Scope and Limitations of IP Address Geolocation
IP Address Geolocation, as the name implies, refers to locations associated only with IP addresses. This may or may not correspond to the precise physical location of an individual computer, mobile device, or other technology which has an Internet connection. IP Address Geolocation also does not return any meaningful information about non-routable or private IP addresses (e.g., 192.168.xxx.xxx or 10.xxx.xxx.xxx IPv4 addresses or IPv6 addresses which start with fc or fd). The main reason for this is because many computers may share a single public IP address, as is the case with most mobile devices.
IP Address Geolocation is also highly subjective. There is no singular authority that records this information “in stone,” although there are many services which record such information. There are many different and potentially conflicting sources of geolocation information for a particular IP address as well, such as:
- The location provided by the Internet Provider which owns the address in question.
- The location-service-determined location of one or more devices which use or share an IP address.
- A VPN being used by a user to mask his or her physical location.
So at best, IP Address Geolocation can give you a ballpark estimate of where a user may be located. With that being said, there are still a great many things that this information could be used for so let’s jump right in.
Read: Top Python Frameworks
How to Find IP Addresses
Of course, we will need some source material to begin our work. Say we have set up a website that hosts the following image:
The image of this beautiful cat is in the Public Domain, and is attributed as follows: “Cat” by Salvatore Gerace is marked with Public Domain Mark 1.0. The original image can be downloaded from https://www.flickr.com/photos/45215772@N02/18223540618.
On this particular example server, this image will be saved in the web root as me-medium.jpg. Most web servers, including the one which hosts this particular site, use log files to track the IP addresses which browse the site. This particular site, which is running on Apache httpd within a Docker Container, has the following log entries, including one that was unexpected:
Figure 2 – Example Access Log Entries
This web server being implemented as a Docker Container has no bearing on it having log files. All properly configured web servers, whether they run within a Docker Container or on fully-virtualized environments or on actual physical servers will have log files somewhere. For Apache httpd, the log file location is usually under the /var/log/apache2 or /var/log/httpd directory. The Apache httpd configuration files will specify the exact location. No matter where the log files are stored, some sort of console access, either via a direct login or an SSH session, will be needed to access the files. In most Apache httpd installations, root access is also required.
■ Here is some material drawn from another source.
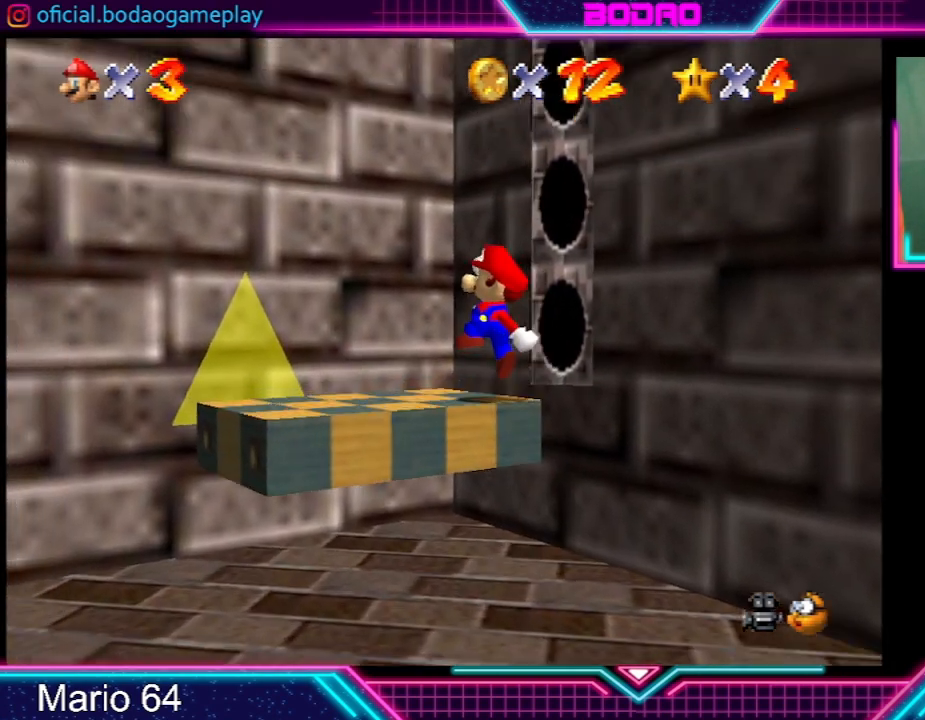
{"buttons": [], "left_stick": "center", "events": []}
In the case of this particular site, a Docker Container was used because it:
- Allows for free usage of root in a restricted environment, in a way that cannot harm the Docker host.
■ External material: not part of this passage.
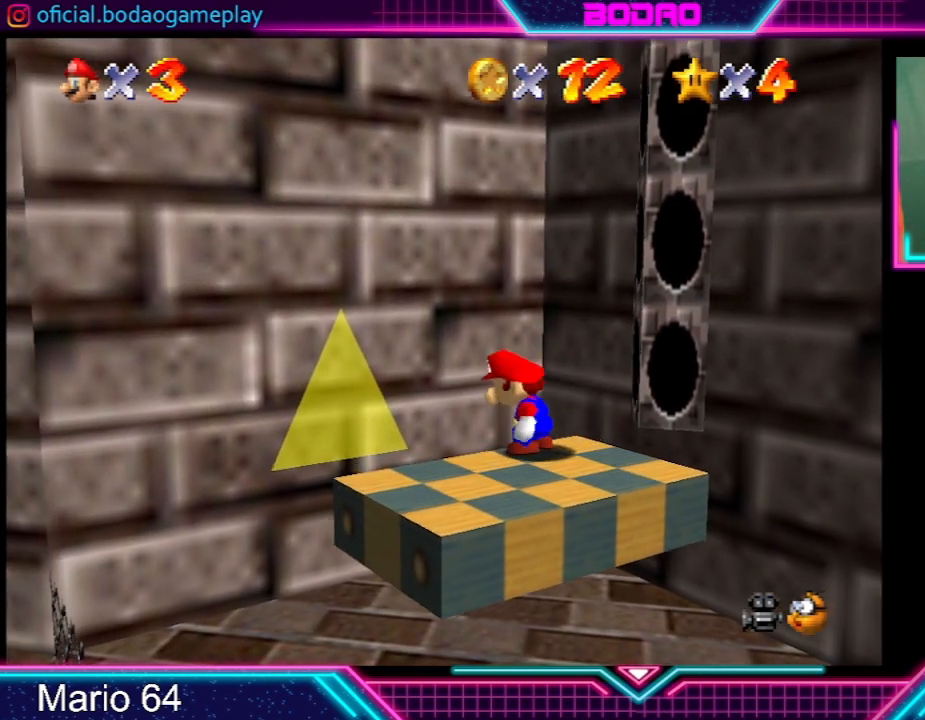
{"buttons": [], "left_stick": "center", "events": []}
- Makes it easy to start up or take down the site without having to make configuration changes directly to the server itself.
- When run in interactive mode, it is much easier to edit configuration files and experiment with various settings than running as a server daemon directly.
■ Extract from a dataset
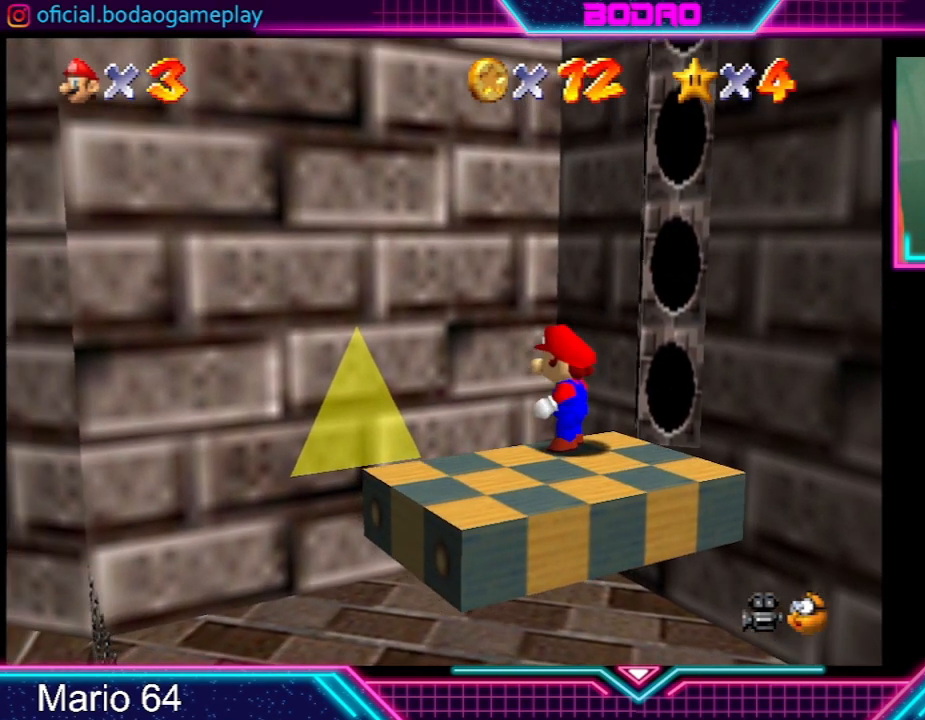
{"buttons": [], "left_stick": "center", "events": []}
There is, of course, one major downside. The cron daemon and Docker Containers really do not play well together, especially when attempting to run Apache httpd. While the cron daemon and Apache httpd daemons can be run from the command line in interactive mode, running them both together in the background is complex and problematic.
The Apache httpd instance within this particular Docker Container stores its access logs in the file /var/log/apache2/basic-https-access.log within the Container’s filesystem.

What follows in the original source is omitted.